In the hour that Brewer was executed, James Byrd Junior's family and part of the Jasper community gathered at the James Byrd Junior Memorial Park in Jasper to remember Byrd.
The family spoke of love, justice, and peace.
Among those who attended the vigil was Byrd's oldest daughter, Renee Mullins. She said the execution of Lawrence Brewer, one of the three men convicted in Byrd's death, doesn't serve justice to her father.
"The execution doesn't mean that much to me because it's doesn't bring my father back," Mullins said, "I want the world to know that I have forgiven him and I don't hate him."
That was the message of Wednesday night's vigil. The event was called, "Love, Justice, Mercy, Compassion, and Peace."

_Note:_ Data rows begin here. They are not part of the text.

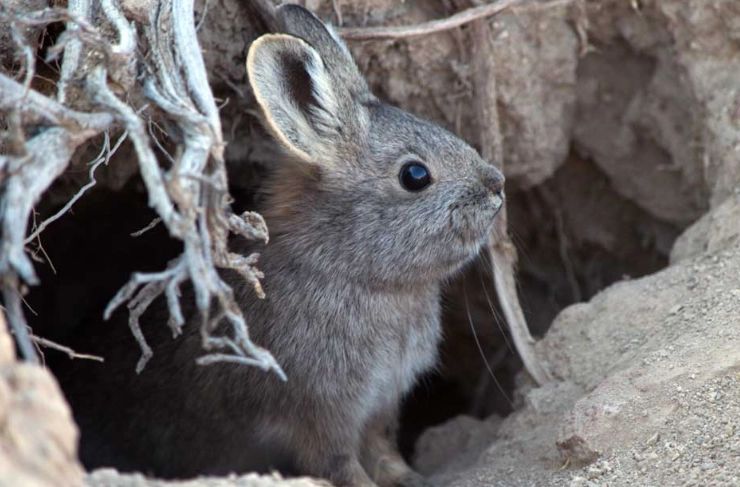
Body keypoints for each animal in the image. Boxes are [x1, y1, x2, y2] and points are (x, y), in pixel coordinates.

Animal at [56, 4, 504, 487]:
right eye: (415, 175)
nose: (496, 186)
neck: (352, 271)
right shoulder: (320, 412)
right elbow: (340, 464)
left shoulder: (379, 405)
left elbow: (383, 451)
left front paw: (411, 478)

Byrd's sister, Betty Byrd-Boatner, believes Brewer didn't have to do what he did to her brother.
"I feel sorry for Brewer because he has so much hate inside of him," she said, "And didn't understand how to get out of him and he took the wrong path."
Byrd was being dragged up Huff Creek Road in Jasper County with a chain behind a pickup truck. It was a culvert that ended Byrd's life.
Jasper police chief Rodney Pearson was a Texas Department of Public Safety trooper in 1998, and was the first officer at the scene of Byrd's decapitated body.
Wednesday afternoon was Pearson's first time back to the scene of the crime after 13 years.
Byrd said as he was driving up the road, he can vividly see his body being dragged up the road.
Byrd-Boatner has her own memories of the tragedy, but even now, she remains unwilling to hate.
"If my mother was here today, she would say these words, no violence, but peace."